S.W.: Well, she got money from dictators, that’s clear. What kind of relationships she had with them, I have no idea.
And there’s a big issue in India with missionaries. People are afraid of missionaries and they’re very wary of them. Many people so-called convert and then convert back. … The people of the community where I worked that were Christian in the 1920s, they’re all Hindu now. I don’t know that I believe in the idea of forced conversion because I think people can only convert if you believe it as a person.

The D.O.: Informed by your work in India, what was Mother Teresa doing if not helping these people she claimed to be helping?

S.W.: Well, she was providing a place to sleep at night that wasn’t the street. And maybe she was providing some food but she wasn’t providing them medical care of any high quality. Despite the millions and millions of dollars put into these places where the poor went, they were barely better than the streets that they might have been coming from.

The D.O.: Does Mother Teresa embody the white (wo)man’s burden?

S.W.: Is she an example of the “India’s poor and we should save it”? Yeah. I mean, that’s an attitude that the British took in by the mid-1700s. That it was a very backward place and we need to go there and she was certainly a part of that Orientalist point of view toward South Asia.

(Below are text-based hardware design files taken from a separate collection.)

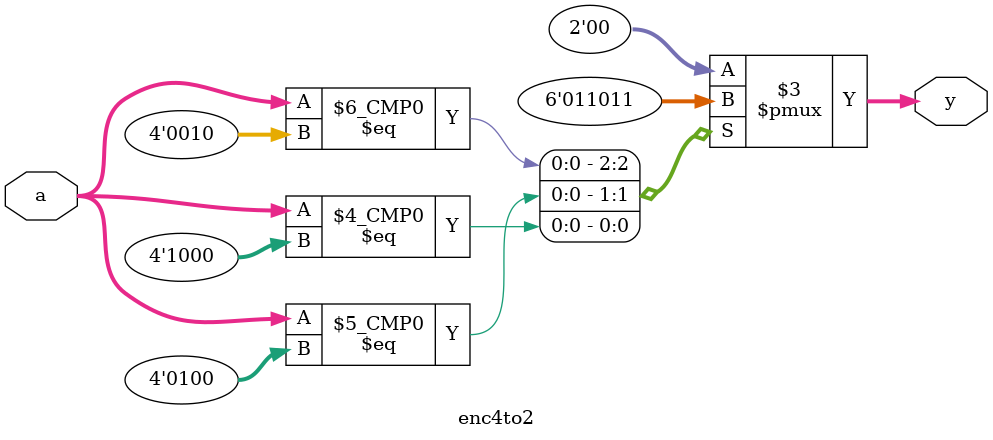
<source format=sv>
module enc4to2(a, y);
  input logic [3:0] a;
  output logic [1:0]y;
  always@(*) begin
    case(a)
      4'b0001 : y = 2'b00;
      4'b0010 : y = 2'b01;
      4'b0100 : y = 2'b10;
      4'b1000 : y = 2'b11;
      default : y = 2'b00;
    endcase
  end
endmodule

</source>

M.T.: She had probably one of the most diverse memberships in her religious congregations of any religious congregation in the world, in terms of lots of members who are themselves not white and European. I mean, if she had founded a community of sisters that were all white, all European, that were going into South Asia and Africa and other parts of the world to tell people what’s good for them, that would be a very different story, but that’s not what her community is. It has attracted people from all over the world, so in some ways it exemplifies a universality that is not all that common in religious communities.

The D.O.: Do you think that Mother Teresa should or shouldn’t be a saint?

M.T.: That’s not for me to say. I’m not sure I believe in it, the formal canonization of people. It’s very time consuming. I know communities of sisters in the world that try very deliberately not to see the canonization of their founders because they think that the money and the time and the energy and the resources could be better spent helping the poor and this and that. So I don’t know.